Taking some technology free quiet time for yourself everyday, exercising, getting enough sleep, connecting with friends and family, breathing exercises, mindfulness and getting out in the fresh air are all great ways to start reducing your stress. 

The positive side of stress is motivation. Wanting to do a good job, get a promotion, loose weight or run a marathon are all driven by the same stress responses. Healthy amounts of stress keep us motivated, you just need to give yourself time to rest and recuperate to stay in the positive stress or eustress category and not move into chronic and unmanageable stress.
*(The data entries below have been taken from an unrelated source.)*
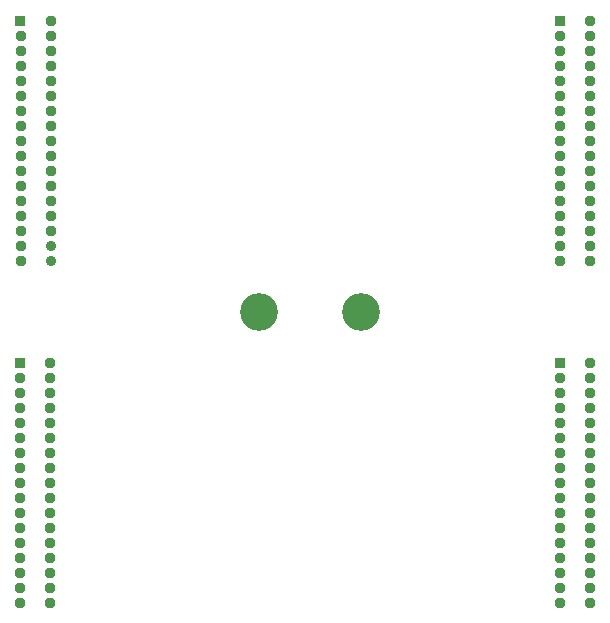
<source format=gbr>
%TF.GenerationSoftware,KiCad,Pcbnew,7.0.7*%
%TF.CreationDate,2023-09-08T13:53:37-04:00*%
%TF.ProjectId,Temps_South_DCT_HSK,54656d70-735f-4536-9f75-74685f444354,rev?*%
%TF.SameCoordinates,Original*%
%TF.FileFunction,Soldermask,Bot*%
%TF.FilePolarity,Negative*%
%FSLAX46Y46*%
G04 Gerber Fmt 4.6, Leading zero omitted, Abs format (unit mm)*
G04 Created by KiCad (PCBNEW 7.0.7) date 2023-09-08 13:53:37*
%MOMM*%
%LPD*%
G01*
G04 APERTURE LIST*
%ADD10C,3.200000*%
%ADD11R,0.940800X0.940800*%
%ADD12C,0.940800*%
%ADD13C,0.890000*%
G04 APERTURE END LIST*
D10*
%TO.C,REFe*%
X122783600Y-75565000D03*
%TD*%
%TO.C,REF\u002A\u002A*%
X114173000Y-75565000D03*
%TD*%
D11*
%TO.C,J2*%
X93944440Y-79857600D03*
D12*
X96504760Y-79857600D03*
X93954600Y-81127600D03*
X96494600Y-81127600D03*
X93954600Y-82397600D03*
X96494600Y-82397600D03*
X93954600Y-83667600D03*
X96494600Y-83667600D03*
X93954600Y-84937600D03*
X96494600Y-84937600D03*
X93954600Y-86207600D03*
X96494600Y-86207600D03*
X93954600Y-87477600D03*
X96494600Y-87477600D03*
X93954600Y-88747600D03*
X96494600Y-88747600D03*
X93954600Y-90017600D03*
X96494600Y-90017600D03*
X93954600Y-91287600D03*
X96494600Y-91287600D03*
X93954600Y-92557600D03*
X96494600Y-92557600D03*
X93954600Y-93827600D03*
X96494600Y-93827600D03*
X93954600Y-95097600D03*
X96494600Y-95097600D03*
X93954600Y-96367600D03*
X96494600Y-96367600D03*
X93954600Y-97637600D03*
X96494600Y-97637600D03*
X93954600Y-98907600D03*
X96494600Y-98907600D03*
X93954600Y-100177600D03*
X96494600Y-100177600D03*
%TD*%
D11*
%TO.C,J3*%
X139664440Y-50952400D03*
D12*
X142224760Y-50952400D03*
X139674600Y-52222400D03*
X142214600Y-52222400D03*
X139674600Y-53492400D03*
X142214600Y-53492400D03*
X139674600Y-54762400D03*
X142214600Y-54762400D03*
X139674600Y-56032400D03*
X142214600Y-56032400D03*
X139674600Y-57302400D03*
X142214600Y-57302400D03*
X139674600Y-58572400D03*
X142214600Y-58572400D03*
X139674600Y-59842400D03*
X142214600Y-59842400D03*
X139674600Y-61112400D03*
X142214600Y-61112400D03*
X139674600Y-62382400D03*
X142214600Y-62382400D03*
X139674600Y-63652400D03*
X142214600Y-63652400D03*
X139674600Y-64922400D03*
X142214600Y-64922400D03*
X139674600Y-66192400D03*
X142214600Y-66192400D03*
X139674600Y-67462400D03*
X142214600Y-67462400D03*
X139674600Y-68732400D03*
X142214600Y-68732400D03*
X139674600Y-70002400D03*
X142214600Y-70002400D03*
X139674600Y-71272400D03*
X142214600Y-71272400D03*
%TD*%
D11*
%TO.C,J4*%
X139659840Y-79857600D03*
D12*
X142220160Y-79857600D03*
X139670000Y-81127600D03*
X142210000Y-81127600D03*
X139670000Y-82397600D03*
X142210000Y-82397600D03*
X139670000Y-83667600D03*
X142210000Y-83667600D03*
X139670000Y-84937600D03*
X142210000Y-84937600D03*
X139670000Y-86207600D03*
X142210000Y-86207600D03*
X139670000Y-87477600D03*
X142210000Y-87477600D03*
X139670000Y-88747600D03*
X142210000Y-88747600D03*
X139670000Y-90017600D03*
X142210000Y-90017600D03*
X139670000Y-91287600D03*
X142210000Y-91287600D03*
X139670000Y-92557600D03*
X142210000Y-92557600D03*
X139670000Y-93827600D03*
X142210000Y-93827600D03*
X139670000Y-95097600D03*
X142210000Y-95097600D03*
X139670000Y-96367600D03*
X142210000Y-96367600D03*
X139670000Y-97637600D03*
X142210000Y-97637600D03*
X139670000Y-98907600D03*
X142210000Y-98907600D03*
X139670000Y-100177600D03*
X142210000Y-100177600D03*
%TD*%
D11*
%TO.C,J1*%
X93969840Y-50901600D03*
D12*
X96530160Y-50901600D03*
X93980000Y-52171600D03*
X96520000Y-52171600D03*
X93980000Y-53441600D03*
X96520000Y-53441600D03*
X93980000Y-54711600D03*
X96520000Y-54711600D03*
X93980000Y-55981600D03*
X96520000Y-55981600D03*
X93980000Y-57251600D03*
X96520000Y-57251600D03*
X93980000Y-58521600D03*
X96520000Y-58521600D03*
X93980000Y-59791600D03*
X96520000Y-59791600D03*
X93980000Y-61061600D03*
X96520000Y-61061600D03*
X93980000Y-62331600D03*
X96520000Y-62331600D03*
X93980000Y-63601600D03*
X96520000Y-63601600D03*
X93980000Y-64871600D03*
X96520000Y-64871600D03*
X93980000Y-66141600D03*
X96520000Y-66141600D03*
X93980000Y-67411600D03*
X96520000Y-67411600D03*
X93980000Y-68681600D03*
X96520000Y-68681600D03*
X93980000Y-69951600D03*
D13*
X96520000Y-69951600D03*
D12*
X93980000Y-71221600D03*
D13*
X96520000Y-71221600D03*
%TD*%
M02*

</source>
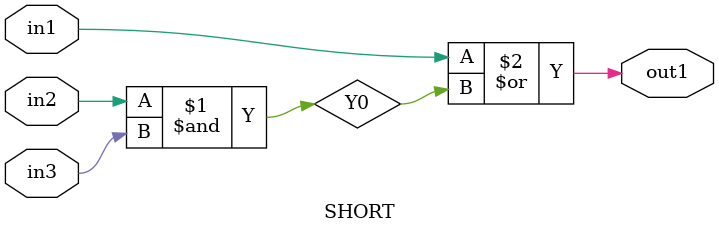
<source format=v>
module SHORT(in1, in2, in3, out1);

input wire in1;
input wire in2;
input wire in3;
output wire out1;

wire Y0;

// SHORT CIRCUIT

and(Y0, in2, in3);
or(out1, in1, Y0);

endmodule

</source>
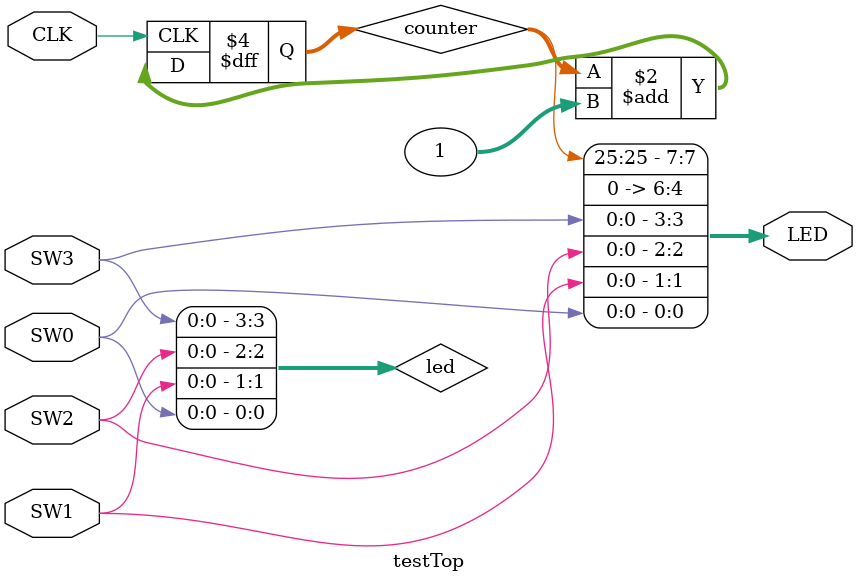
<source format=v>
`timescale 1ns / 1ps
module testTop(input CLK
	   , output [7:0] LED
		, input SW0
		, input SW1
		, input SW2
		, input SW3
	   );
		
reg [3:0] led;
reg [31:0] counter;
assign LED[3:0] = led;
assign LED[6:4] = 0;
assign LED[7] = counter[25];

always @ (posedge CLK) begin
	counter = counter + 1;
	end
	
always begin
	led[0] = SW0;
	led[1] = SW1;
	led[2] = SW2;
	led[3] = SW3;
end

endmodule

</source>
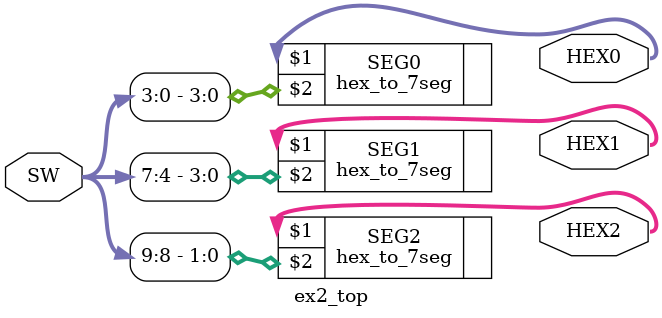
<source format=v>
module ex2_top (
	SW,
	HEX0, HEX1, HEX2
);
	input	[9:0] SW;
	output	[6:0] HEX0;
	output	[6:0] HEX1;
	output	[6:0] HEX2;
	
	//SW1 <= [3:0] SW
	//SW2 <= [7:4] SW
	//SW3 <= [9:8] SW
	
	hex_to_7seg	SEG0 (HEX0, SW[3:0]);
	hex_to_7seg	SEG1 (HEX1, SW[7:4]);
	hex_to_7seg	SEG2 (HEX2, SW[9:8]);
	
endmodule
</source>
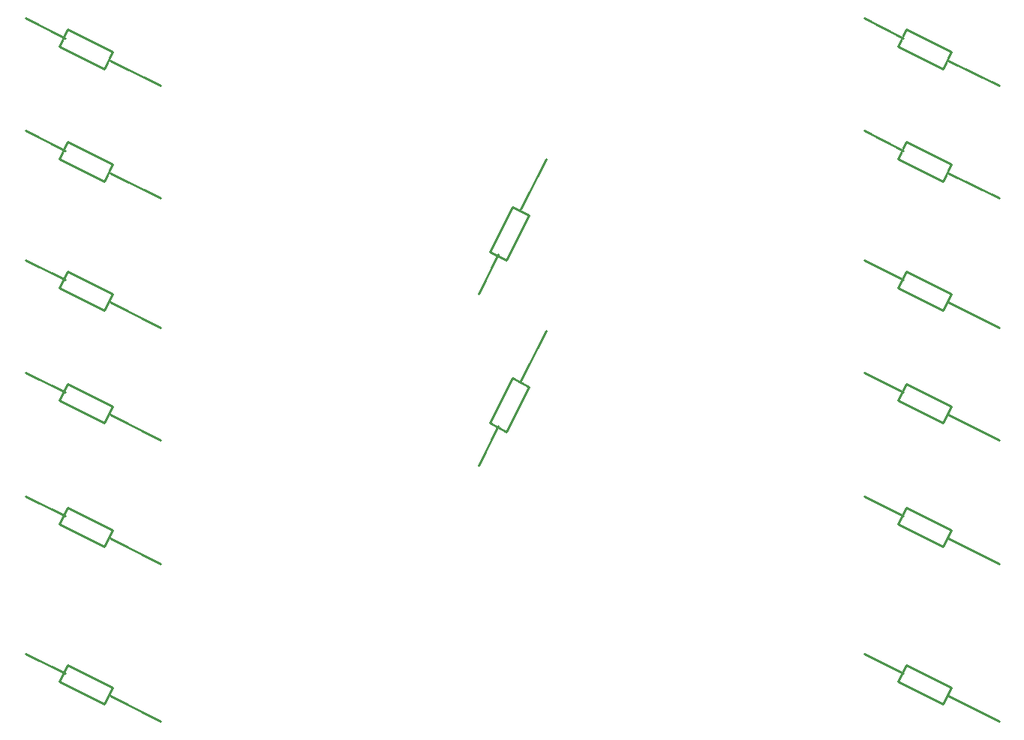
<source format=gbo>
%FSTAX24Y24*%
%MOIN*%
%IN SILK2.GBR *%
%ADD10C,0.0100*%
G54D10*G01X005551Y033592D02*X007801Y032467D01*X005301Y033217D02*
X005676Y033967D01*X003676Y034967*X003301Y034217*X005301Y033217*
X001801Y035467D02*X003551Y034592D01*X042801Y033592D02*
X045051Y032467D01*X042551Y033217D02*X042926Y033967D01*X040926Y034967*
X040551Y034217*X042551Y033217*X039051Y035467D02*X040801Y034592D01*
X005551Y028592D02*X007801Y027467D01*X005301Y028217D02*
X005676Y028967D01*X003676Y029967*X003301Y029217*X005301Y028217*
X001801Y030467D02*X003551Y029592D01*X042801Y028592D02*
X045051Y027467D01*X042551Y028217D02*X042926Y028967D01*X040926Y029967*
X040551Y029217*X042551Y028217*X039051Y030467D02*X040801Y029592D01*
X005551Y022842D02*X007801Y021717D01*X005301Y022467D02*
X005676Y023217D01*X003676Y024217*X003301Y023467*X005301Y022467*
X001801Y024717D02*X003551Y023842D01*X042801Y022842D02*
X045051Y021717D01*X042551Y022467D02*X042926Y023217D01*X040926Y024217*
X040551Y023467*X042551Y022467*X039051Y024717D02*X040801Y023842D01*
X005551Y017842D02*X007801Y016717D01*X005301Y017467D02*
X005676Y018217D01*X003676Y019217*X003301Y018467*X005301Y017467*
X001801Y019717D02*X003551Y018842D01*X042801Y017842D02*
X045051Y016717D01*X042551Y017467D02*X042926Y018217D01*X040926Y019217*
X040551Y018467*X042551Y017467*X039051Y019717D02*X040801Y018842D01*
X005551Y012342D02*X007801Y011217D01*X005301Y011967D02*
X005676Y012717D01*X003676Y013717*X003301Y012967*X005301Y011967*
X001801Y014217D02*X003551Y013342D01*X042801Y012342D02*
X045051Y011217D01*X042551Y011967D02*X042926Y012717D01*X040926Y013717*
X040551Y012967*X042551Y011967*X039051Y014217D02*X040801Y013342D01*
X005551Y005342D02*X007801Y004217D01*X005301Y004967D02*
X005676Y005717D01*X003676Y006717*X003301Y005967*X005301Y004967*
X001801Y007217D02*X003551Y006342D01*X042801Y005342D02*
X045051Y004217D01*X042551Y004967D02*X042926Y005717D01*X040926Y006717*
X040551Y005967*X042551Y004967*X039051Y007217D02*X040801Y006342D01*
X023801Y026967D02*X024926Y029217D01*X024176Y026717D02*
X023426Y027092D01*X022426Y025092*X023176Y024717*X024176Y026717*
X021926Y023217D02*X022801Y024967D01*X023801Y019342D02*
X024926Y021592D01*X024176Y019092D02*X023426Y019467D01*X022426Y017467*
X023176Y017092*X024176Y019092*X021926Y015592D02*X022801Y017342D01*
M02*
</source>
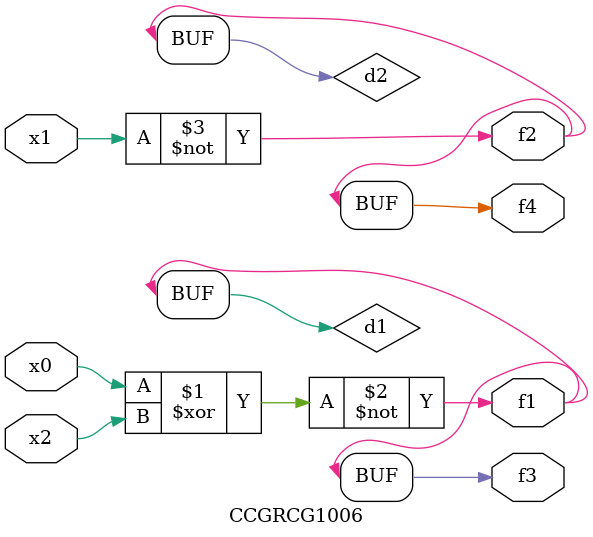
<source format=v>
module CCGRCG1006(
	input x0, x1, x2,
	output f1, f2, f3, f4
);

	wire d1, d2, d3;

	xnor (d1, x0, x2);
	nand (d2, x1);
	nor (d3, x1, x2);
	assign f1 = d1;
	assign f2 = d2;
	assign f3 = d1;
	assign f4 = d2;
endmodule

</source>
Motivation is closely linked to your vision, having a clear understanding of what you want to achieve helps to keep you on the right track and also helps you move through difficult situations that in the long term will not have any impact on your vision and goals.

Mindful Practice

A daily mindful practice is an essential part of improving your resilience. Mindfulness will help each one of the 4 aspects of a resilient mindset, wellness, awareness, vision and energy & motivation.  A mindful practice can include silent meditation, guided meditation, progressive relaxation and being mindful when doing everyday tasks.

To start your mindfulness practice I suggest you look online for some guided mindful practices, there are so many to choose from. Another easy way to start your mindful practice is to decide on one everyday activity to complete mindfully. A good one is brushing your teeth, so instead of having busy mind with hundreds of thoughts rushing through it decided to be mindful. Engage all your senses in this one activity and acknowledge and release any thoughts that come to your mind. This may be tricky to start with but it will get easier I promise.

Resilience is something that every person should be taught, luckily many schools are now teaching resilience to children from a young age, as it is acknowledged as being such an important skill. Workplaces are also beginning to understand the importance of resilience but we have a long way to go before this skill is widely taught and embedded in workplace cultures.